Limits of Piecewise Functions...1

In order for the limit to exists, the following must take place:

lim (x + 1) as x tends 0 from the left = lim (x^2 + 1) as x tends to 0 from the right.

Let x = 0.

(x + 1) = (x^2 + 1)

(0 + 1) = ((0)^2 + 1)

1 = 1

So, I can now say that the limit of f(x) as x tends to 0 is 1.

You say?

If this is right, I post 5 more on my next day off.

 

no interesting limit points found
limit at x=0 is undefined, though left and right limits exist.

 

It's not right?

 

Please explain this! Why is there no limit at x= 0? It looks to me like the limit at x= 0 is 1 as nycmathguy said.

 

at x=0 , the left lim is -1 and the right limit is 1; so, different

Existence of a limit means that it has one definite and finite, real value ( in one dimensional case).

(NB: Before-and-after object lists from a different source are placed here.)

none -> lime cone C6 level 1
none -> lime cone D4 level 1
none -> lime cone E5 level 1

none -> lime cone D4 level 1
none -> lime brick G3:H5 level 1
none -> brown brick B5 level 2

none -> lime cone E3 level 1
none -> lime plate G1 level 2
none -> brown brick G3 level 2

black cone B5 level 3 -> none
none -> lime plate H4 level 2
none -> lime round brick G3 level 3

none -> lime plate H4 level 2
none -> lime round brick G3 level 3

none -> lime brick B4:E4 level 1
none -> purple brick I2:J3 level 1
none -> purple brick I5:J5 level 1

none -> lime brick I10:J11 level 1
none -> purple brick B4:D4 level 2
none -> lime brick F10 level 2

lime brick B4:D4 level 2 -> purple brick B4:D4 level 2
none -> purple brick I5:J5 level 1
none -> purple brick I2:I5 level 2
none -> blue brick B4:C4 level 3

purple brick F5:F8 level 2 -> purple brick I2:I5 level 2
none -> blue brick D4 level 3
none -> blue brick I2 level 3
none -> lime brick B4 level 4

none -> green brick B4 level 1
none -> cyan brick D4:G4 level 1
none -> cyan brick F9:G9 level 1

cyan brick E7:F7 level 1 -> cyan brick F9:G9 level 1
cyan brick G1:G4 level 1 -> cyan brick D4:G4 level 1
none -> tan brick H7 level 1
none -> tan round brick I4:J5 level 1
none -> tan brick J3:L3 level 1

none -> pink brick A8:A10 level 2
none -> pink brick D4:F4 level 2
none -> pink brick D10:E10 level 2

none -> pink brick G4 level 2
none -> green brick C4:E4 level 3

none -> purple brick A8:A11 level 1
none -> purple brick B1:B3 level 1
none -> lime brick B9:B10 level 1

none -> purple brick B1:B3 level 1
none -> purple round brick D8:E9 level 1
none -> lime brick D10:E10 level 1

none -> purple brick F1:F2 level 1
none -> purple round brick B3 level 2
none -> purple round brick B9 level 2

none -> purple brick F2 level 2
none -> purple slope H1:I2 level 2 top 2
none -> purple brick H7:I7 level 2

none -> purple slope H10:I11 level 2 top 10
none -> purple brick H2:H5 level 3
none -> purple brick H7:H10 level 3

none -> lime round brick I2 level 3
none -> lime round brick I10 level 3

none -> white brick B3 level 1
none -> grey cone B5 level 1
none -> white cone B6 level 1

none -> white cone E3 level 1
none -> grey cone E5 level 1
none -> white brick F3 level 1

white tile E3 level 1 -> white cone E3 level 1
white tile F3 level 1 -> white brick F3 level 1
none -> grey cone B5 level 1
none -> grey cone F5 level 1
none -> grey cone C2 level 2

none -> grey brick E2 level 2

If the left limit and right limit are different, then they are two different values and so the ""one value " criteria is violated. The left hand limit as well as the right hand limit of the function should be the same if the function is to have a limit.

 

True but this is a piecewise function. Why is my setting wrong?

 

you did this:
Let x = 0.

(x + 1) = (x^2 + 1)

(0 + 1) = ((0)^2 + 1)

1 = 1
just proof that both equations of piecewise function are equal IF x=0

but, conditions are
for x+1 given that x<=0
for x^2+1 given that x>0

 

I found a video online with the same problem. If I am wrong, so is the math teacher on YouTube.

 

try this one

https://www.desmos.com/calculator/9y8itvyshy

or copy this and past to wolfram alpha

lim(Piecewise[{{x+1, x<=0}, {x^2+1, x>0}}] )

 

Is the math teacher on YouTube wrong?

 

he is right about existence of the left and right limit that are same
but limit at x=0 is undefined, though left and right limits exist

 

I will post a few limits of piecewise functions on my next set of days off.